### What you should do
Transcribe all the data below exactly, leaving its pictures out.
■ ■ ■ ■
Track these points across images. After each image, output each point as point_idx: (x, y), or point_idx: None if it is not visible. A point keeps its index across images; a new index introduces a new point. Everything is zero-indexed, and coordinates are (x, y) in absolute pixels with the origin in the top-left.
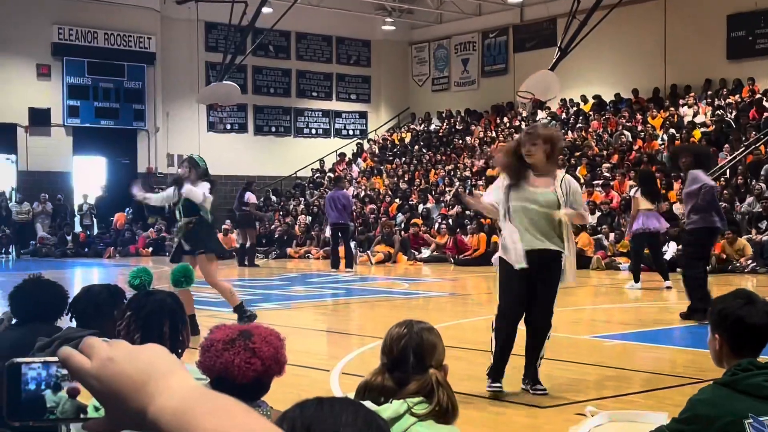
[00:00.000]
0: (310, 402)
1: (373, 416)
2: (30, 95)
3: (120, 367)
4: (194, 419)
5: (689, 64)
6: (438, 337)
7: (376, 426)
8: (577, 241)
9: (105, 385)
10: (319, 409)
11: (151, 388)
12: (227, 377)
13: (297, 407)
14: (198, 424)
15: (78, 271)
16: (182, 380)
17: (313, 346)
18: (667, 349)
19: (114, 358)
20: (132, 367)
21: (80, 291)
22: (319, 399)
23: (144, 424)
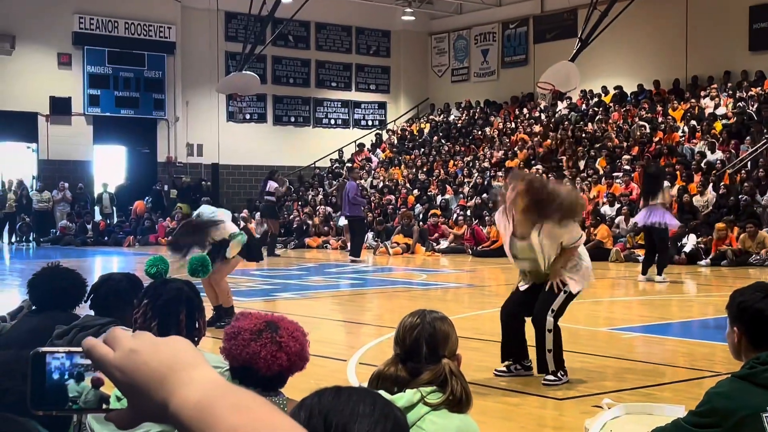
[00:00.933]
0: (328, 391)
1: (391, 407)
2: (51, 84)
3: (143, 358)
4: (216, 413)
5: (711, 56)
6: (451, 327)
7: (393, 417)
8: (596, 234)
9: (127, 376)
10: (337, 398)
11: (173, 381)
12: (251, 367)
13: (315, 395)
14: (220, 418)
15: (98, 259)
16: (205, 373)
17: (331, 336)
18: (685, 342)
19: (137, 349)
20: (155, 358)
21: (100, 279)
22: (338, 388)
23: (165, 416)
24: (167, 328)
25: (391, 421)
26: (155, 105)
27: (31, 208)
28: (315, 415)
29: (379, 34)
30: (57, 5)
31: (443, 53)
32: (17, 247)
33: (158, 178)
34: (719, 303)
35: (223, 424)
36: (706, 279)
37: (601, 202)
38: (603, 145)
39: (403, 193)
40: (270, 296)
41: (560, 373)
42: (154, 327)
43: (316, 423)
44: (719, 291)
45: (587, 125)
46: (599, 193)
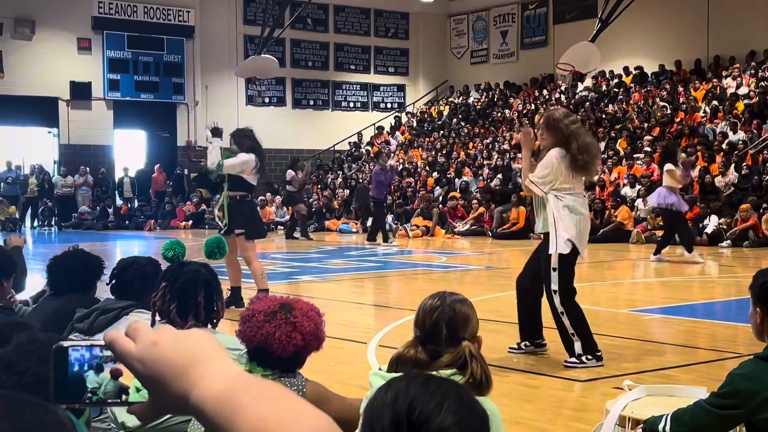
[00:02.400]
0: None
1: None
2: (71, 69)
3: (164, 350)
4: (239, 404)
5: (733, 35)
6: (471, 309)
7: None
8: (616, 215)
9: (149, 368)
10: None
11: (194, 373)
12: (267, 349)
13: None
14: (243, 409)
15: (119, 243)
16: (226, 365)
17: (351, 319)
18: (707, 323)
19: (158, 341)
20: (176, 351)
21: (125, 262)
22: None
23: (187, 408)
24: (186, 310)
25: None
26: (175, 89)
27: (52, 192)
28: (401, 398)
29: (398, 16)
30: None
31: (462, 35)
32: (39, 232)
33: (178, 162)
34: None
35: (248, 414)
36: (727, 260)
37: (622, 183)
38: (623, 126)
39: (422, 176)
40: (290, 279)
41: (586, 357)
42: (173, 309)
43: (400, 406)
44: (741, 272)
45: (608, 106)
46: (620, 174)
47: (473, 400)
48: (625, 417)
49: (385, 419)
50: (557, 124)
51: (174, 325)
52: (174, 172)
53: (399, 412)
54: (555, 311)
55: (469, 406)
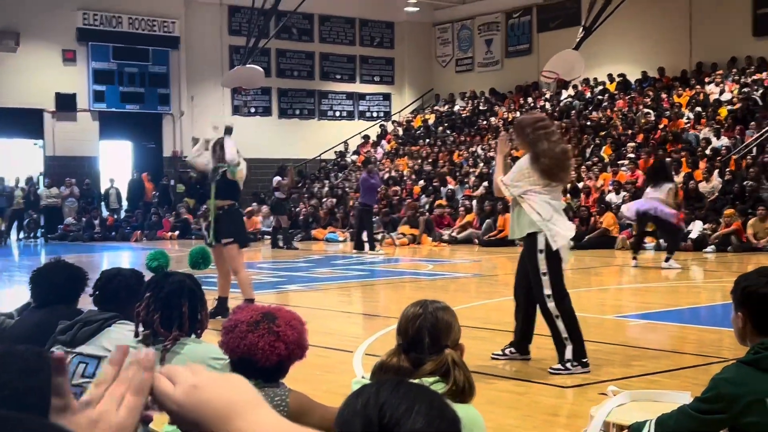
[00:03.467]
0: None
1: (447, 408)
2: (56, 80)
3: (206, 396)
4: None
5: (715, 42)
6: (453, 316)
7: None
8: (602, 221)
9: (189, 411)
10: (396, 391)
11: (240, 422)
12: (250, 359)
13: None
14: None
15: (105, 255)
16: (270, 415)
17: (337, 327)
18: (692, 329)
19: (199, 386)
20: (217, 396)
21: (109, 273)
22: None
23: None
24: (170, 320)
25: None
26: (160, 100)
27: (39, 204)
28: (371, 404)
29: (383, 25)
30: (61, 2)
31: (447, 43)
32: (25, 244)
33: (164, 172)
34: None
35: None
36: (712, 265)
37: (607, 190)
38: (608, 133)
39: (408, 184)
40: (276, 288)
41: (572, 364)
42: (156, 319)
43: (370, 412)
44: (726, 277)
45: (592, 113)
46: (605, 181)
47: (444, 404)
48: (609, 423)
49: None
50: (524, 130)
51: (157, 335)
52: (160, 182)
53: (370, 417)
54: (549, 315)
55: (440, 410)
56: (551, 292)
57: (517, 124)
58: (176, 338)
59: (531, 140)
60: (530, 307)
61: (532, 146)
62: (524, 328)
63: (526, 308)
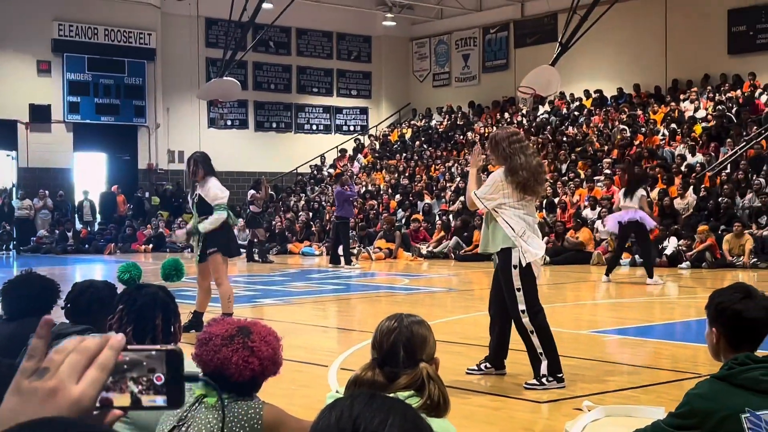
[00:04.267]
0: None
1: (421, 420)
2: (30, 91)
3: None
4: None
5: (690, 59)
6: (428, 330)
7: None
8: (578, 237)
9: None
10: (369, 404)
11: None
12: (223, 373)
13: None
14: None
15: (78, 267)
16: None
17: (312, 342)
18: (666, 344)
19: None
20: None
21: (81, 286)
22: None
23: None
24: (143, 333)
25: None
26: (136, 112)
27: (12, 216)
28: (345, 417)
29: (360, 39)
30: (36, 12)
31: (424, 58)
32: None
33: (139, 185)
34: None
35: None
36: (687, 281)
37: (583, 205)
38: (584, 148)
39: (385, 199)
40: (252, 302)
41: (547, 379)
42: (129, 332)
43: (345, 425)
44: (701, 293)
45: (568, 129)
46: (581, 196)
47: (418, 417)
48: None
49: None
50: (499, 144)
51: None
52: (135, 195)
53: (344, 430)
54: (524, 331)
55: (414, 423)
56: (525, 308)
57: (492, 139)
58: None
59: (507, 154)
60: (505, 322)
61: (508, 160)
62: (499, 343)
63: (502, 323)
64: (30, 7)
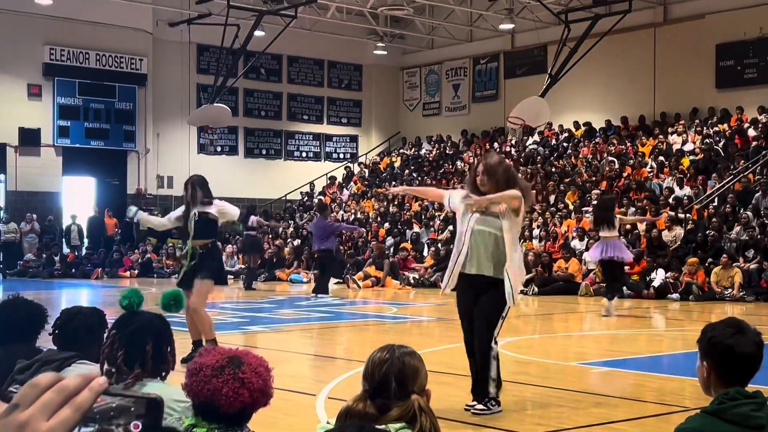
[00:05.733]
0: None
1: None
2: (20, 115)
3: None
4: None
5: (678, 93)
6: (420, 362)
7: None
8: (567, 267)
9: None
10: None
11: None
12: (212, 404)
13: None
14: None
15: (65, 292)
16: None
17: (300, 370)
18: (654, 377)
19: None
20: None
21: (69, 312)
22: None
23: None
24: (133, 358)
25: None
26: (126, 136)
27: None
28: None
29: (351, 67)
30: (27, 36)
31: (415, 87)
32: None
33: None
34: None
35: None
36: (674, 314)
37: (571, 236)
38: (572, 180)
39: (374, 227)
40: (239, 329)
41: (491, 403)
42: (120, 356)
43: None
44: (688, 326)
45: (557, 160)
46: (569, 227)
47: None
48: None
49: None
50: (496, 171)
51: (120, 372)
52: (123, 220)
53: None
54: (488, 356)
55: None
56: (497, 334)
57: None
58: (138, 377)
59: (509, 177)
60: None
61: (512, 183)
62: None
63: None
64: (21, 31)
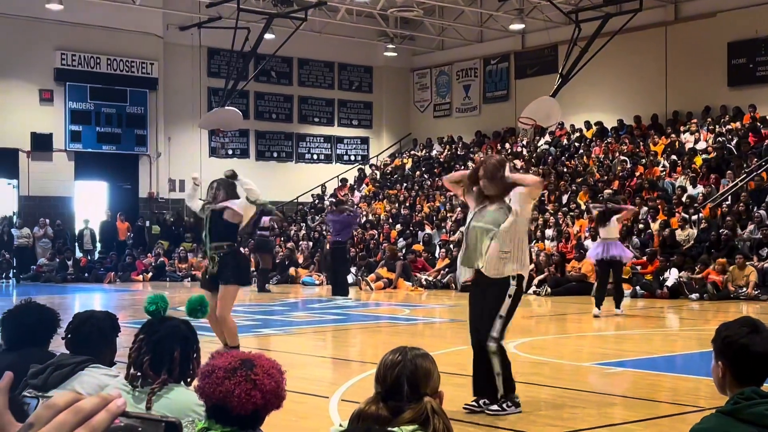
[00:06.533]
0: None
1: None
2: (32, 120)
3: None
4: None
5: (690, 91)
6: (433, 364)
7: None
8: (580, 268)
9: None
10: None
11: None
12: (225, 406)
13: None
14: None
15: (78, 296)
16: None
17: (313, 373)
18: (668, 377)
19: None
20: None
21: (82, 316)
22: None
23: None
24: (160, 364)
25: None
26: (137, 141)
27: (12, 244)
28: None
29: (362, 69)
30: (39, 42)
31: (425, 89)
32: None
33: (140, 213)
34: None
35: None
36: (688, 313)
37: (584, 236)
38: (584, 180)
39: (386, 228)
40: (252, 332)
41: (506, 404)
42: (146, 362)
43: None
44: (703, 325)
45: (569, 160)
46: (581, 227)
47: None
48: None
49: None
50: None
51: (146, 377)
52: (135, 223)
53: None
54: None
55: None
56: (498, 336)
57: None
58: (164, 382)
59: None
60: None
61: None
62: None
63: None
64: (33, 36)
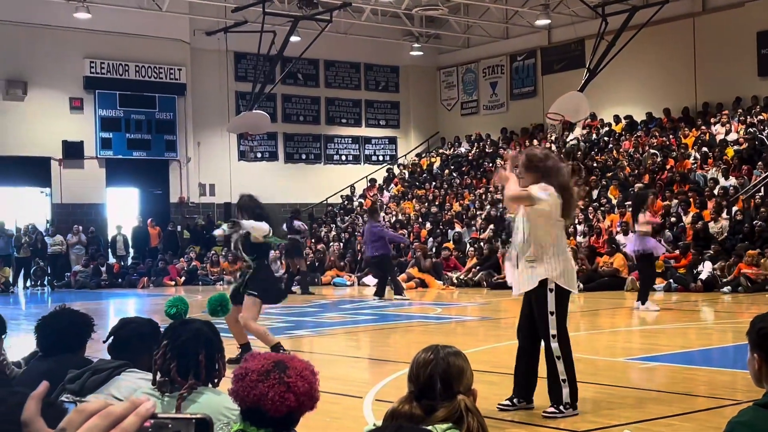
■ ■ ■ ■
### Response to the exercise
Track these points across images. After each image, output each point as point_idx: (x, y), or point_idx: None if it is not visible. A point keeps its index across images; a new index introduces a new point. Everything is zero-indexed, and coordinates are (x, y) in absolute pixels with the origin in the top-left.
[00:00.000]
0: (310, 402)
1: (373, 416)
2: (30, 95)
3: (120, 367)
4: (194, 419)
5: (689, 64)
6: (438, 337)
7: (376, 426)
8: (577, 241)
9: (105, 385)
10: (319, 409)
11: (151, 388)
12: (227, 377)
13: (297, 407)
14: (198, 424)
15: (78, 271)
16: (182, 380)
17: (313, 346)
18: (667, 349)
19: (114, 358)
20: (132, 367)
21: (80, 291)
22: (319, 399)
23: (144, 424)
[00:00.933]
0: (328, 391)
1: (391, 407)
2: (51, 84)
3: (143, 358)
4: (216, 413)
5: (711, 56)
6: (451, 327)
7: (393, 417)
8: (596, 234)
9: (127, 376)
10: (337, 398)
11: (173, 381)
12: (251, 367)
13: (315, 395)
14: (220, 418)
15: (98, 259)
16: (205, 373)
17: (331, 336)
18: (685, 342)
19: (137, 349)
20: (155, 358)
21: (100, 279)
22: (338, 388)
23: (165, 416)
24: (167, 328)
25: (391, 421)
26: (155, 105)
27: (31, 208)
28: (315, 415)
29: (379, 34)
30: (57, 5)
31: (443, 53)
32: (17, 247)
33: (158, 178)
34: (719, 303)
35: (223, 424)
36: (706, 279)
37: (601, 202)
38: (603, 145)
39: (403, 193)
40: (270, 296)
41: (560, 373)
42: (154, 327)
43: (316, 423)
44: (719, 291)
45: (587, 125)
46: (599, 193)
[00:02.400]
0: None
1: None
2: (71, 69)
3: (164, 350)
4: (239, 404)
5: (733, 35)
6: (471, 309)
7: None
8: (616, 215)
9: (149, 368)
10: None
11: (194, 373)
12: (267, 349)
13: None
14: (243, 409)
15: (119, 243)
16: (226, 365)
17: (351, 319)
18: (707, 323)
19: (158, 341)
20: (176, 351)
21: (125, 262)
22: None
23: (187, 408)
24: (186, 310)
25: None
26: (175, 89)
27: (52, 192)
28: (401, 398)
29: (398, 16)
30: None
31: (462, 35)
32: (39, 232)
33: (178, 162)
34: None
35: (248, 414)
36: (727, 260)
37: (622, 183)
38: (623, 126)
39: (422, 176)
40: (290, 279)
41: (586, 357)
42: (173, 309)
43: (400, 406)
44: (741, 272)
45: (608, 106)
46: (620, 174)
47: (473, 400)
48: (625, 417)
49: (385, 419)
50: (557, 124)
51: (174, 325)
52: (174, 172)
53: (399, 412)
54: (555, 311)
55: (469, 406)
[00:03.467]
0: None
1: (447, 408)
2: (56, 80)
3: (206, 396)
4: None
5: (715, 42)
6: (453, 316)
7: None
8: (602, 221)
9: (189, 411)
10: (396, 391)
11: (240, 422)
12: (250, 359)
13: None
14: None
15: (105, 255)
16: (270, 415)
17: (337, 327)
18: (692, 329)
19: (199, 386)
20: (217, 396)
21: (109, 273)
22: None
23: None
24: (170, 320)
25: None
26: (160, 100)
27: (39, 204)
28: (371, 404)
29: (383, 25)
30: (61, 2)
31: (447, 43)
32: (25, 244)
33: (164, 172)
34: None
35: None
36: (712, 265)
37: (607, 190)
38: (608, 133)
39: (408, 184)
40: (276, 288)
41: (572, 364)
42: (156, 319)
43: (370, 412)
44: (726, 277)
45: (592, 113)
46: (605, 181)
47: (444, 404)
48: (609, 423)
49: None
50: (524, 130)
51: (157, 335)
52: (160, 182)
53: (370, 417)
54: (549, 315)
55: (440, 410)
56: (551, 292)
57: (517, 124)
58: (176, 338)
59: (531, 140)
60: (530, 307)
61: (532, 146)
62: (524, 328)
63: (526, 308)
[00:04.267]
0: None
1: (421, 420)
2: (30, 91)
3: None
4: None
5: (690, 59)
6: (428, 330)
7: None
8: (578, 237)
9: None
10: (369, 404)
11: None
12: (223, 373)
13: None
14: None
15: (78, 267)
16: None
17: (312, 342)
18: (666, 344)
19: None
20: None
21: (81, 286)
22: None
23: None
24: (143, 333)
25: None
26: (136, 112)
27: (12, 216)
28: (345, 417)
29: (360, 39)
30: (36, 12)
31: (424, 58)
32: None
33: (139, 185)
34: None
35: None
36: (687, 281)
37: (583, 205)
38: (584, 148)
39: (385, 199)
40: (252, 302)
41: (547, 379)
42: (129, 332)
43: (345, 425)
44: (701, 293)
45: (568, 129)
46: (581, 196)
47: (418, 417)
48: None
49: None
50: (499, 144)
51: None
52: (135, 195)
53: (344, 430)
54: (524, 331)
55: (414, 423)
56: (525, 308)
57: (492, 139)
58: None
59: (507, 154)
60: (505, 322)
61: (508, 160)
62: (499, 343)
63: (502, 323)
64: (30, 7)
[00:05.733]
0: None
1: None
2: (20, 115)
3: None
4: None
5: (678, 93)
6: (420, 362)
7: None
8: (567, 267)
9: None
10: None
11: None
12: (212, 404)
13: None
14: None
15: (65, 292)
16: None
17: (300, 370)
18: (654, 377)
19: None
20: None
21: (69, 312)
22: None
23: None
24: (133, 358)
25: None
26: (126, 136)
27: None
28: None
29: (351, 67)
30: (27, 36)
31: (415, 87)
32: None
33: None
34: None
35: None
36: (674, 314)
37: (571, 236)
38: (572, 180)
39: (374, 227)
40: (239, 329)
41: (491, 403)
42: (120, 356)
43: None
44: (688, 326)
45: (557, 160)
46: (569, 227)
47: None
48: None
49: None
50: (496, 171)
51: (120, 372)
52: (123, 220)
53: None
54: (488, 356)
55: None
56: (497, 334)
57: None
58: (138, 377)
59: (509, 177)
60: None
61: (512, 183)
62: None
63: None
64: (21, 31)
[00:06.533]
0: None
1: None
2: (32, 120)
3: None
4: None
5: (690, 91)
6: (433, 364)
7: None
8: (580, 268)
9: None
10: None
11: None
12: (225, 406)
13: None
14: None
15: (78, 296)
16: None
17: (313, 373)
18: (668, 377)
19: None
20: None
21: (82, 316)
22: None
23: None
24: (160, 364)
25: None
26: (137, 141)
27: (12, 244)
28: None
29: (362, 69)
30: (39, 42)
31: (425, 89)
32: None
33: (140, 213)
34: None
35: None
36: (688, 313)
37: (584, 236)
38: (584, 180)
39: (386, 228)
40: (252, 332)
41: (506, 404)
42: (146, 362)
43: None
44: (703, 325)
45: (569, 160)
46: (581, 227)
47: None
48: None
49: None
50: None
51: (146, 377)
52: (135, 223)
53: None
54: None
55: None
56: (498, 336)
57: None
58: (164, 382)
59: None
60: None
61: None
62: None
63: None
64: (33, 36)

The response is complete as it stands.